Statistical analysis

Individuals with missing body mass index (BMI) (n = 2) or missing/unclear HBsAg (n = 11,733) data were excluded, leaving 500,991 participants for the main analysis. Prevalence estimates were generated for HBsAg and HBV antibodies by baseline characteristics, standardized by age (10-year categories) and study site among men and women separately. Logistic regression models were used to estimate odds ratios (OR) and 95% confidence intervals (CI) for HBsAg positivity associated with a range of baseline characteristics, including demographic, socioeconomic, behavioural and medical risk factors. In the basic model, we adjusted for age (5-year categories), sex and study site (10 areas). A forward selection method was then used to determine which factors were included in the multivariable model, where the likelihood ratio test (LRT) was used to compare the basic model with sequential addition of risk factors and those that significantly improved model fit were retained in the model (Supplementary: Table 3, 4 and Methods S1 for details). Given the high proportion of participants that consumed regular vegetables and were currently married (all > 90%), these factors were not included in multivariable analysis. Tests of trend were performed across ordered categorical variables.

Genetic associations were analysed using an additive model for individual SNPs. SNPs were orientated so that the risk allele was the allele associated with HBsAg positivity in existing GWAS. Logistic regression models for HBsAg status (positive, negative) and chronic liver disease (CLD, yes vs. no) were fitted, stratified by ten study sites and adjusted for age (10-year categories), sex and up to ten region specific principal components. Inverse-weighted fixed effect meta-analyses were used to calculate overall estimates and 95% CI. Additional analyses were conducted to investigate risk of progression to CLD among HBsAg positive participants, and, in the subset of 2000 people with HBV antibody data, the risk of HBsAg positivity among those exposed to chronic HBV, as measured by anti-HBc status).

All analyses used R v4.0.2 and PLINK v2.0[25]. We considered two-tailed p < 0.05 as evidence of an association. To account for multiple testing in the genetic analyses we applied a Bonferroni correction to the significance level, dividing 0.05 by 18 SNPs tested (i.e., 0.003).

Role of the funding source

The funders of the study had no role in study design, collection, analysis or interpretation of data, or in the writing of the report.

Ethical approval and informed consent

The China Kadoorie Biobank (CKB) complies with all the required ethical standards for medical research on human subjects. Ethical approvals were granted and have been maintained by the relevant institutional ethical research committees in the UK and China: UK – Kadoorie Study of Chronic disease in China (KSCDC) - Baseline, Oxford Tropical Research Ethics Committee (OxTREC) (2005) OxTREC Ref: 25-04; China– Kadoorie Study of Chronic disease in China (KSCDC) – Baseline, Chinese Centre for Disease Control and Prevention. Ethical Review Committee (2004) Approval Notice 005/2004. Informed consent was obtained from all participants included in the study.

- Dataset entries
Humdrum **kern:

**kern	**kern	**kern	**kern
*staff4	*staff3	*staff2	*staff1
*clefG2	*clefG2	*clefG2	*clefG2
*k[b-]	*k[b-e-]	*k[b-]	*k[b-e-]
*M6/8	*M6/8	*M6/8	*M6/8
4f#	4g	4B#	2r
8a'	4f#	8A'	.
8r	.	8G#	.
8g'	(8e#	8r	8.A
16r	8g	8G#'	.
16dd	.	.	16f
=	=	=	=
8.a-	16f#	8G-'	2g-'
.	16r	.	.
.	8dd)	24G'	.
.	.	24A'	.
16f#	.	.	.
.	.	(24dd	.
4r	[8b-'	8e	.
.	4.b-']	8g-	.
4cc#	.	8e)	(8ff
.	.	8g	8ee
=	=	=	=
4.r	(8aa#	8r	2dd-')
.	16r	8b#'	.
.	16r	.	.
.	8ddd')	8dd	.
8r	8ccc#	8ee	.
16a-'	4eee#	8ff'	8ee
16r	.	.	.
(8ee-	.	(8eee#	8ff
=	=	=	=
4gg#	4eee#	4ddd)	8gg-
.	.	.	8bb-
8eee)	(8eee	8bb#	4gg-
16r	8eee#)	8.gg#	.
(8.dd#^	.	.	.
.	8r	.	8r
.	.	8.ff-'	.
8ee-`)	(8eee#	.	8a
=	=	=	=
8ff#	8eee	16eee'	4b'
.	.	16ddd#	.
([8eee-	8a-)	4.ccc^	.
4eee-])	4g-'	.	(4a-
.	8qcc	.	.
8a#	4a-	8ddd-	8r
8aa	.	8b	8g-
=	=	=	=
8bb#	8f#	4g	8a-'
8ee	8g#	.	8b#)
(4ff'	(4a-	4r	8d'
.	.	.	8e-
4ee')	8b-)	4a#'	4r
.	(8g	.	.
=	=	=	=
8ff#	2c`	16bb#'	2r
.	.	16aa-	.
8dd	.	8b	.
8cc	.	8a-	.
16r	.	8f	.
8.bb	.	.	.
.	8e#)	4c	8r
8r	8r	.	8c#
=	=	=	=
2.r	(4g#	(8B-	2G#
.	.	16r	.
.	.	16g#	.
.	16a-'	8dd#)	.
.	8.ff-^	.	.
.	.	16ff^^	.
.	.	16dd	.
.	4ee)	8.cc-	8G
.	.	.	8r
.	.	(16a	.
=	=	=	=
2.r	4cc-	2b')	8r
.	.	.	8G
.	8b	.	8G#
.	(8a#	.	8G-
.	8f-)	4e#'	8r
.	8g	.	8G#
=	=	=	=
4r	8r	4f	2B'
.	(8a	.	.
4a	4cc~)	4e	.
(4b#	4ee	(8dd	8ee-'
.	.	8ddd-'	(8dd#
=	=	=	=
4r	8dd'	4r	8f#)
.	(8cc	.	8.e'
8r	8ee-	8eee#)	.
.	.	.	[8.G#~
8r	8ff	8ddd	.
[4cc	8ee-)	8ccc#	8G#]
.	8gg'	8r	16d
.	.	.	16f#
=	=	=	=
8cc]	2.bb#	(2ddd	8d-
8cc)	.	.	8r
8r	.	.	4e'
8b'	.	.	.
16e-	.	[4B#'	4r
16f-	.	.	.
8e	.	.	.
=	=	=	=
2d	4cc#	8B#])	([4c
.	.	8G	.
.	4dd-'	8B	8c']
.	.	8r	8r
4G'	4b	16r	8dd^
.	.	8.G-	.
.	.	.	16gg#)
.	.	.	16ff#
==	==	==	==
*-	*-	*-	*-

- Your instructions
Decide whether each statement below agrees with the statistical analysis text. Answer yes or no for each, and quote the deciding words of the text.
1. Participants with missing or unclear HBsAg data were left out of the main analysis.
2. Being currently married was one of the factors entered into the multivariable analysis.
3. After the Bonferroni correction, the significance level for the genetic analyses was 0.003.

- Output of the exercise
1. Yes: "missing/unclear HBsAg (n = 11,733) data were excluded"
2. No: "these factors were not included in multivariable analysis"
3. Yes: "dividing 0.05 by 18 SNPs tested (i.e., 0.003)"